Terlecki informował, że każdemu członkowi klubu PiS, który zagłosuje niezgodnie z rekomendacją klubu ws. ustawy o ochronie zwierząt będą groziły konsekwencje, łącznie z zawieszeniem w prawach członka partii. Szef klubu PiS dodał, że jeśli "sytuacja do tego zmusi" rekonstrukcja rządu nastąpi bez uzgodnień z Solidarną Polską i Porozumieniem. Wykluczył opcję rządu mniejszościowego.
Jeżeli zajdzie taka sytuacja, to pójdziemy na wybory, oczywiście sami - dodał Terlecki.
Jarosław Gowin pytany, czy jest to groźba, nie chciał komentować tej wypowiedzi szefa klubu PiS. Nie sądzę, żeby przyspieszone wybory, to było to, co w tej chwili jest Polsce potrzebne, ale zachowujemy w tej sprawie spokój - powiedział lider Porozumienia. Jesteśmy przeciw zakazowi uboju rytualnego - zadeklarował.
Rzeczniczka Porozumienia Magdalena Sroka podkreśliła, że jej partia uzależnia głosowanie nad projektem ustawy “Piątka dla zwierząt" od wprowadzenia poprawek do nowelizacji.

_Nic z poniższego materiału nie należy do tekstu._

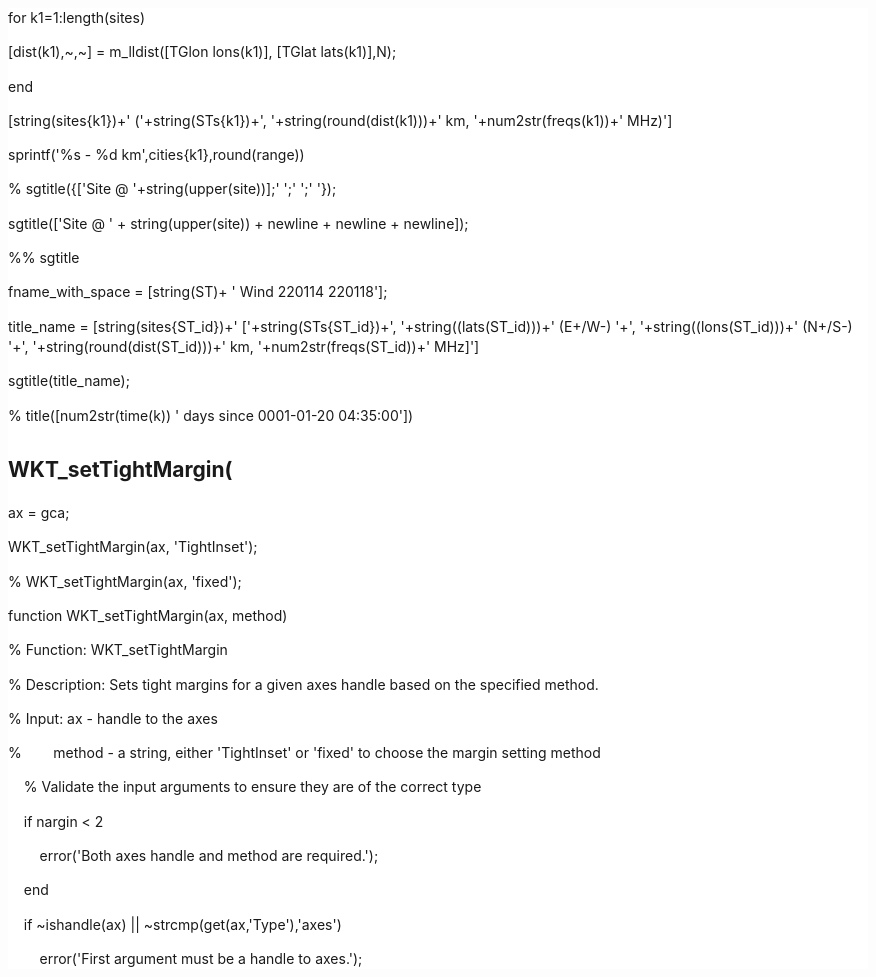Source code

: for k1=1:length(sites)

[dist(k1),~,~] = m_lldist([TGlon lons(k1)], [TGlat lats(k1)],N);

end

  

[string(sites{k1})+' ('+string(STs{k1})+', '+string(round(dist(k1)))+' km, '+num2str(freqs(k1))+' MHz)']

  

sprintf('%s - %d km',cities{k1},round(range))

% sgtitle({['Site @ '+string(upper(site))];' ';' ';' '});

sgtitle(['Site @ ' + string(upper(site)) + newline + newline + newline]);

%% sgtitle

fname_with_space = [string(ST)+ ' Wind 220114 220118'];

title_name = [string(sites{ST_id})+' ['+string(STs{ST_id})+', '+string((lats(ST_id)))+' (E+/W-) '+', '+string((lons(ST_id)))+' (N+/S-) '+', '+string(round(dist(ST_id)))+' km, '+num2str(freqs(ST_id))+' MHz]']

sgtitle(title_name);

% title([num2str(time(k)) ' days since 0001-01-20 04:35:00'])

  

## WKT_setTightMargin(

  

ax = gca;

WKT_setTightMargin(ax, 'TightInset');

% WKT_setTightMargin(ax, 'fixed');

function WKT_setTightMargin(ax, method)

% Function: WKT_setTightMargin

% Description: Sets tight margins for a given axes handle based on the specified method.

% Input: ax - handle to the axes

%        method - a string, either 'TightInset' or 'fixed' to choose the margin setting method

  

    % Validate the input arguments to ensure they are of the correct type

    if nargin < 2

        error('Both axes handle and method are required.');

    end

    if ~ishandle(ax) || ~strcmp(get(ax,'Type'),'axes')

        error('First argument must be a handle to axes.');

Przyjmujemy do wiadomości stanowisko PiS, natomiast my uzależniamy głosowanie nad tą ustawą od wprowadzenia naszych poprawek - wyrzucenia z niej uboju rytualnego albo wprowadzenia długiego vacatio legis, aby branża mogła się przygotować - powiedziała PAP Sroka.
Dopytywana, czy będzie obowiązywała dyscyplina w Porozumieniu odparła, że "wszyscy zasadniczo zgadzają się" w tej kwestii. Podkreśliła, że podczas pierwszego głosowania nad odrzuceniem projektu w pierwszym czytaniu, posłowie Porozumienia wstrzymali się od głosu, bo uzależniali decyzję od poparcia dla poprawek.